TP2 - Typing
The goal of this session is to add types, and a static type analysis, to our language.
Start by downloading the package: codeV2.tgz.
The language is the same as last week, but extended with variable declarations. Such declarations are statements of the form:
var var1 [= expr1], var2 [=expr2],...;
A single declaration can declare an arbitrary number of variables var1, var2, etc. Note that there is no static type information in declarations: the language is dynamically typed. Each variable name is optionally followed by an initialization of the form = expr, which behaves similarly to an assignment. If there is no initialization expression, the variable is assumed to be non-initialized. Note that using a non-initialized value in an expression results in a value error, but not a type error, and detecting the use of non initialized variables is thus out of the scope of the type analysis we develop here.
A variable declared in a block starts existing at the point of declaration and stops existing at the end of the block; this is the variable scope. It is important to distinguish variables of the same name, in case several of them exist at the same time (in nested scopes).
The program is dynamically typed, à la Python: upon assignation, a variable takes the type of the value it is assigned. In our simple language, there are only boolean and integer values. There is a type error in case an integer value is used with a boolean operator, or the converse.
The goal of this exercise is to write a static analyzer that automatically discovers whether the program is type safe (no dynamic type error at execution). The analysis is similar to computing the denotational semantics of a non-deterministic language, but sets of values (integers, booleans, errors) are replaced with abstract values, i.e., types.
- Define the type aval of elements of the abstract value lattice. It should represent the type of integers and of booleans, and be closed by intersection and union.
- Define the type env of environments mapping each variable to the type of values it contains.

> _Listed records_:
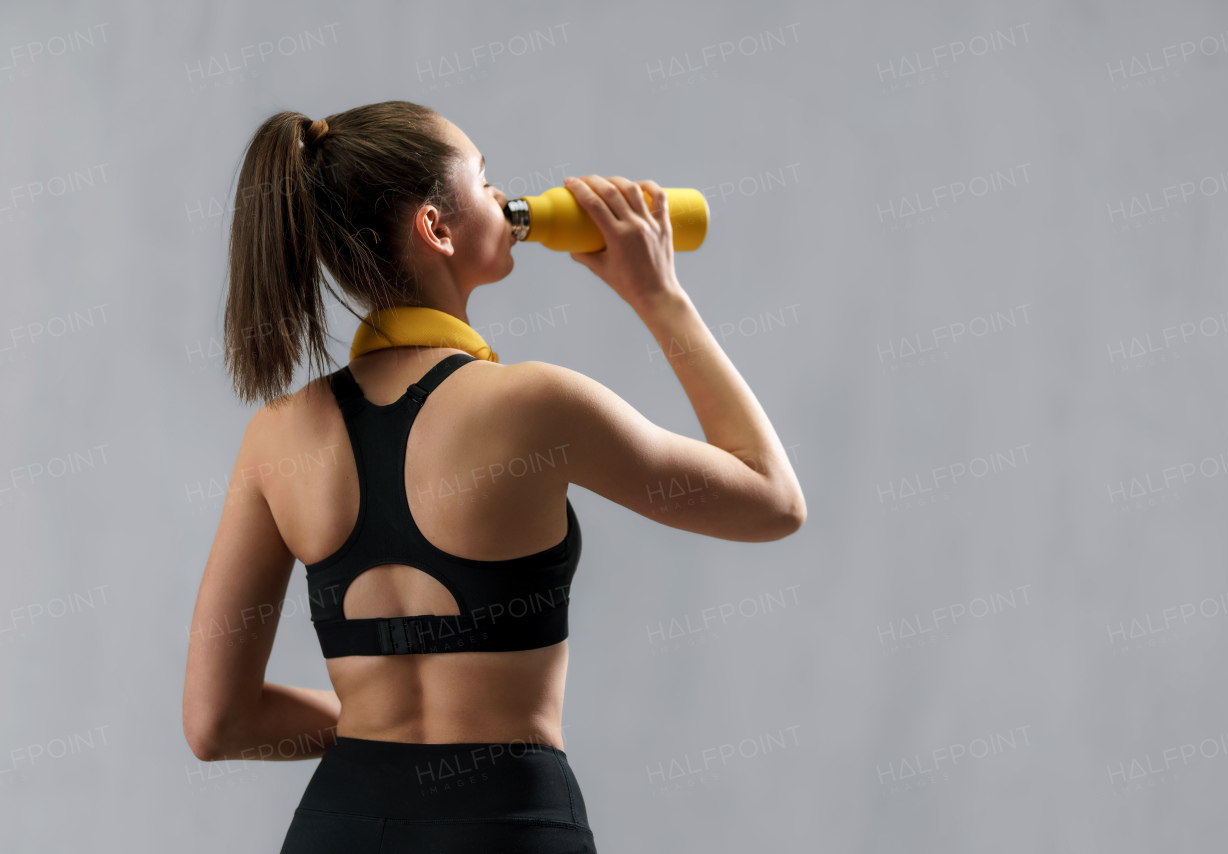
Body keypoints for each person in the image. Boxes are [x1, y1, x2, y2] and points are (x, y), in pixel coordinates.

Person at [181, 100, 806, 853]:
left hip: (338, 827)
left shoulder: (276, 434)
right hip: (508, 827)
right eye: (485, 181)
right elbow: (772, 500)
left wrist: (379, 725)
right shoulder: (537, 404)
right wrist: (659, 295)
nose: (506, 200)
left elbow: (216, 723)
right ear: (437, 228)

> _Set of tasks_:
a. Please answer these questions about the typing exercise:
(i) Which package should be downloaded at the start?
(ii) What are the only two kinds of values in the language?
(iii) What kind of error results from using a non-initialized value in an expression?
b. Carry on the typing exercise from its last line.

> _Outputs by task_:
a.
(i) codeV2.tgz
(ii) Boolean and integer values
(iii) A value error, not a type error

b.
- Define the lattice join operator aval_join: aval -> aval -> aval (union of abstract values) and its extension to environments: env_join: env -> env -> env. You can exploit the functions map2o and forall2o from the Mapext functor (this is an extension to OCaml's standard Map module, and it is provided in the libs subdirectory).
- Program the functions eval_expr: env -> expr ext -> aval and eval_stat: env -> stat ext -> env. These should be very similar to the non-deterministic denotational semantics of last week, but use abstract values and abstract environments instead of sets of values and sets of environments. They are also extended to handle local variable scope.
- Evaluate your analyzer on the files in the examples directory. Can you spot the cases where the analyzer cannot prove the safety of the program, despite the program having no actual type error at execution?
Possible extensions and variants include:
- Polymorphic types. A polymorphic type system allows several types for programs. As our language has only a finite set of types, we can represent polymorphism by listing the set of possible types. Program a polymorphic type analyzer that propagate sets of type assignments instead of a single type assignment.
- Flow-insensitive types. A static type analysis allows the same variable to change its type throughout the execution of the program. Standard type systems are, however, flow-insensitive: a single type assignment should be valid at all program points. Program a flow-insensitive type analyzer that ensures this property and rejects programs requiring variables to change type.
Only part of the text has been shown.